» **Task prompt**:
Render the lines below as a numbered list, omitting any blank lines and leaving out the pictures.
[begin Working data]
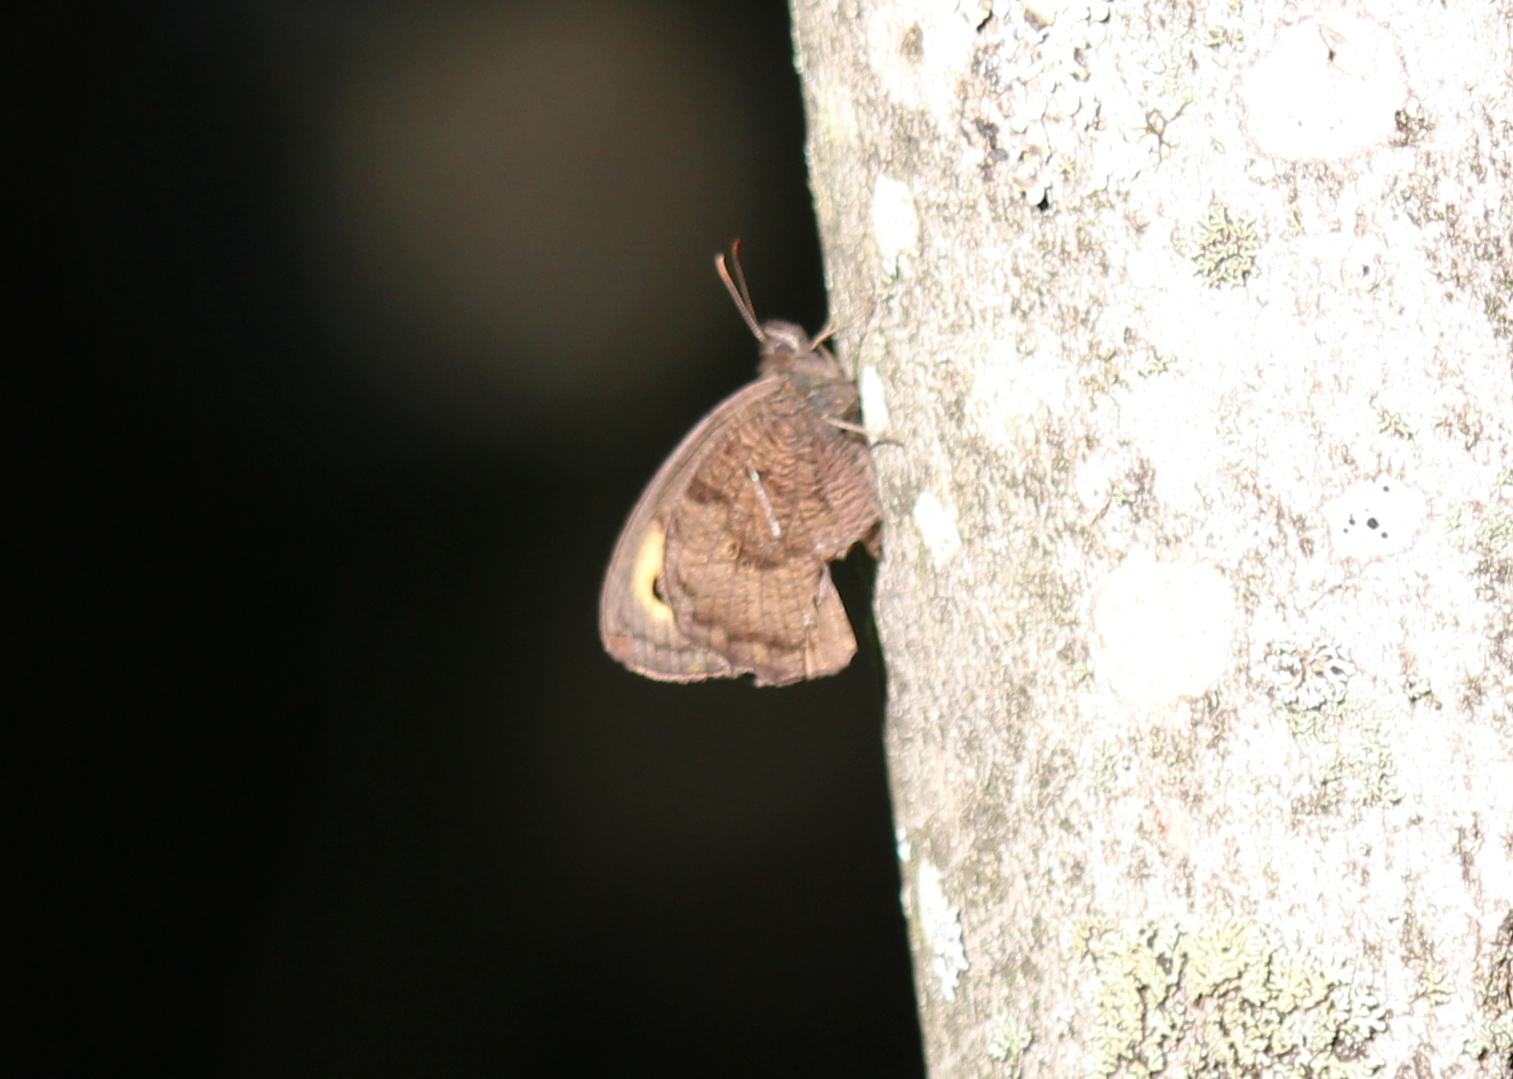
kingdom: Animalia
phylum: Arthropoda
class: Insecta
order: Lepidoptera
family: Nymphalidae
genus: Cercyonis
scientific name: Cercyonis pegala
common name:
[end Working data]
» **Worked solution**:
1. kingdom: Animalia
2. phylum: Arthropoda
3. class: Insecta
4. order: Lepidoptera
5. family: Nymphalidae
6. genus: Cercyonis
7. scientific name: Cercyonis pegala
8. common name:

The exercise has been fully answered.